I was watching a tutorial, when he want to calculate the probabilities of a predictions from logits it use softmax with dim=0 why? isn't dim=0 means take softmax across the rows? so shouldn't we use dim=1? like when we want to get the class id we use torch.argmax(**, dim=1) because every row is representing the probability of different classes for one sample so why not use dim=1?
what's the differences between these two(when we're getting class id using argmax and when getting probabilities using softmax)?
I read some answers on the other questions but I didn't understand it
It's hard to say why it might be in the tutorial, but usually you have (batch_number, **your_data)
shape as input in your network, output in case of classification usually has (batch_number, number_of_classes)
, and you're right that in that case you should use dim=1(or recommended way use even dim=-1 because you can have more complicated output, for example - (batch_number, some_more_data, ..., number_of_classes)

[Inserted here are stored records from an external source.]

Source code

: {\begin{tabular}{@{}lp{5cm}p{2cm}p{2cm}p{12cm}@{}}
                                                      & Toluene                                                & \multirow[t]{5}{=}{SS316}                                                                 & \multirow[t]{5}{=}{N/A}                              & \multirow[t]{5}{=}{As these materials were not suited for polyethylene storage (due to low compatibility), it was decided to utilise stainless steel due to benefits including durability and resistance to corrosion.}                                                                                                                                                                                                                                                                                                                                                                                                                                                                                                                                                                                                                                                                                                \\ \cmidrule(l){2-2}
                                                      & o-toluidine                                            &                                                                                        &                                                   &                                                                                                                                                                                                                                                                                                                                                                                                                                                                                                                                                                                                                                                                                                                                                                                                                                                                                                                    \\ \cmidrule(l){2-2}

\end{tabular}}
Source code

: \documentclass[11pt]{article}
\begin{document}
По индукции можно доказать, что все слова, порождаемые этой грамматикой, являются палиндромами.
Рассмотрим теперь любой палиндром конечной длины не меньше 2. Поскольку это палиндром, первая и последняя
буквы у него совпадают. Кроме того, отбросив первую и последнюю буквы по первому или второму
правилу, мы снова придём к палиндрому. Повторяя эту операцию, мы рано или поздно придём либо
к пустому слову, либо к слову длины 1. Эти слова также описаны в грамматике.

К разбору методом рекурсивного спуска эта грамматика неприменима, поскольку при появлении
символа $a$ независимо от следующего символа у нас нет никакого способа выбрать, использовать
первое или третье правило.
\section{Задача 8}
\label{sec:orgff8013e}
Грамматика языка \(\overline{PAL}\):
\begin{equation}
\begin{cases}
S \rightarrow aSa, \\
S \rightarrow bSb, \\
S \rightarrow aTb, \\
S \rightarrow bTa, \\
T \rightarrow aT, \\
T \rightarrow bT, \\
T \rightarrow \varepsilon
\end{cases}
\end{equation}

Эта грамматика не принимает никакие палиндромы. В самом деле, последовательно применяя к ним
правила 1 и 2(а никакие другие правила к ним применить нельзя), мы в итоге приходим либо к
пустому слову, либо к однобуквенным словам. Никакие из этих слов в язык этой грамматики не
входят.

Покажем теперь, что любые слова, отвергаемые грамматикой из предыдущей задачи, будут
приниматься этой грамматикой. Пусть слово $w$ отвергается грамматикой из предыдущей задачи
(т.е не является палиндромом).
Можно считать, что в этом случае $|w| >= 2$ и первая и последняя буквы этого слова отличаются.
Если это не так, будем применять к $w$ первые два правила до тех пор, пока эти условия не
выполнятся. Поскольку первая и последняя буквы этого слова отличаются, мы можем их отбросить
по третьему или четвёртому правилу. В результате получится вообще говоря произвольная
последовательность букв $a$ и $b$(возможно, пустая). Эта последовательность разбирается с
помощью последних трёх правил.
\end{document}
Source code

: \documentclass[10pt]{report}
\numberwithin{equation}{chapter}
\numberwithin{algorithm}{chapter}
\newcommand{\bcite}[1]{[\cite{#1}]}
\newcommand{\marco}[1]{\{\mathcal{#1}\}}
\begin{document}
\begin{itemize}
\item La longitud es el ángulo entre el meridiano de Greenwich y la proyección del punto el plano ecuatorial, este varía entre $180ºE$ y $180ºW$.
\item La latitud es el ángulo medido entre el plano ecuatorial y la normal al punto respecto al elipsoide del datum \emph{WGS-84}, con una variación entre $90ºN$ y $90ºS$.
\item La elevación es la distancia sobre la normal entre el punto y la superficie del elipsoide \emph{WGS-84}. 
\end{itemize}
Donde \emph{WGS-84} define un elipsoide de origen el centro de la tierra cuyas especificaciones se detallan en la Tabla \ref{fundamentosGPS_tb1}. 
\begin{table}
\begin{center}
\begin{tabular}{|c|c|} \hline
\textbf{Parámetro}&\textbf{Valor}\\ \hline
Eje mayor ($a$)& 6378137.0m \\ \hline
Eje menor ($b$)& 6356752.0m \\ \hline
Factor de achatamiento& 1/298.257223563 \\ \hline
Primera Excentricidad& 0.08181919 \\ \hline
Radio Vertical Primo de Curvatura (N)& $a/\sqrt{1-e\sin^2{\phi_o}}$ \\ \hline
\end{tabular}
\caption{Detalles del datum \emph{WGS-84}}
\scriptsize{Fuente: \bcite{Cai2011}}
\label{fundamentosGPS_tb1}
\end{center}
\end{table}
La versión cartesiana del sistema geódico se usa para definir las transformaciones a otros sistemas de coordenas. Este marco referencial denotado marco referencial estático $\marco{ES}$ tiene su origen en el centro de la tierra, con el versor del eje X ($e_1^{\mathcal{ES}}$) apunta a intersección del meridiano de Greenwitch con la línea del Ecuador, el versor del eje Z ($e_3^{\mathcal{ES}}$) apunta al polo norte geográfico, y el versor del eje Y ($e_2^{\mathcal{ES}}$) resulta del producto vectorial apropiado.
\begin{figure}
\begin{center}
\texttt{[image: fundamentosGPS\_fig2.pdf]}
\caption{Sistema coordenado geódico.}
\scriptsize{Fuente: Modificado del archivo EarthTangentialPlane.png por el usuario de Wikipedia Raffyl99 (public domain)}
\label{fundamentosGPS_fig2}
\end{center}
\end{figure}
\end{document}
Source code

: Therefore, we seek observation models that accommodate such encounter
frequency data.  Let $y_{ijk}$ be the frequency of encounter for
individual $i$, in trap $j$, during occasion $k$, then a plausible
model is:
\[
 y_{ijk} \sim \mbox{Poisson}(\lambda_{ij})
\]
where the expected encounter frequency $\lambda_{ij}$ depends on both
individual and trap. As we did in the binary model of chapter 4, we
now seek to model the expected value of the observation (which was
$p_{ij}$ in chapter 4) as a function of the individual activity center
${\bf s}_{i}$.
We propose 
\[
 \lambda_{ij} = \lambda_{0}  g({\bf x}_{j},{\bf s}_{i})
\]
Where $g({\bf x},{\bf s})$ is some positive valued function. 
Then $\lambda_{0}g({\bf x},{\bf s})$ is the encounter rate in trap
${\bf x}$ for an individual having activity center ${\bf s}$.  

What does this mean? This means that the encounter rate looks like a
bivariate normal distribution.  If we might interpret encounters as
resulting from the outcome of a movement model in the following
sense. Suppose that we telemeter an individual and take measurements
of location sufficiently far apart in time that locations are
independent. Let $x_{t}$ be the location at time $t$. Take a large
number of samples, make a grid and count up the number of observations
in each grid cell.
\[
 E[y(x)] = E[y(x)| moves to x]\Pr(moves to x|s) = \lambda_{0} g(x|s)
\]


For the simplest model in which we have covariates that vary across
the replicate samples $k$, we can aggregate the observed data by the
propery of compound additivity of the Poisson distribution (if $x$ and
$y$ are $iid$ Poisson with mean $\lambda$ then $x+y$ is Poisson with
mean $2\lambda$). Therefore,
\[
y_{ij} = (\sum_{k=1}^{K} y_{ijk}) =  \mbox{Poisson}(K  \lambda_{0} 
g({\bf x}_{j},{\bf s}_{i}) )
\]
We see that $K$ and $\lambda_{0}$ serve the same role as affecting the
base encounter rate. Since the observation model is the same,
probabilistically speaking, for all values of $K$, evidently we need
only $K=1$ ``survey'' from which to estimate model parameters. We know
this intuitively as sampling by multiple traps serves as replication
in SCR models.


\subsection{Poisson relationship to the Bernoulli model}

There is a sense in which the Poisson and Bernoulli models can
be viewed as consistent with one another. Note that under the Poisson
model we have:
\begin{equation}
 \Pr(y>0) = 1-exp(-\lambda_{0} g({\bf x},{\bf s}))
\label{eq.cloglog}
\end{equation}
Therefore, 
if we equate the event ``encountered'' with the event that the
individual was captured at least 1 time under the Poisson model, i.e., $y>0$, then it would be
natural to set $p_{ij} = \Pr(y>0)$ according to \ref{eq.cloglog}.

) to get model confidence along dim which sum to 1, but sometimes in architecture of deep network might reshape dimension of the data for some purpose then you can check in what dimension number_of_classes
is
and other part of question the difference between of argmax and softmax is that first one returns the confidences along number of classes, the second one returns the one class index with the highest confidence for each sample, usually you apply softmax
and then argmax
in order to get final class index
Hope it helps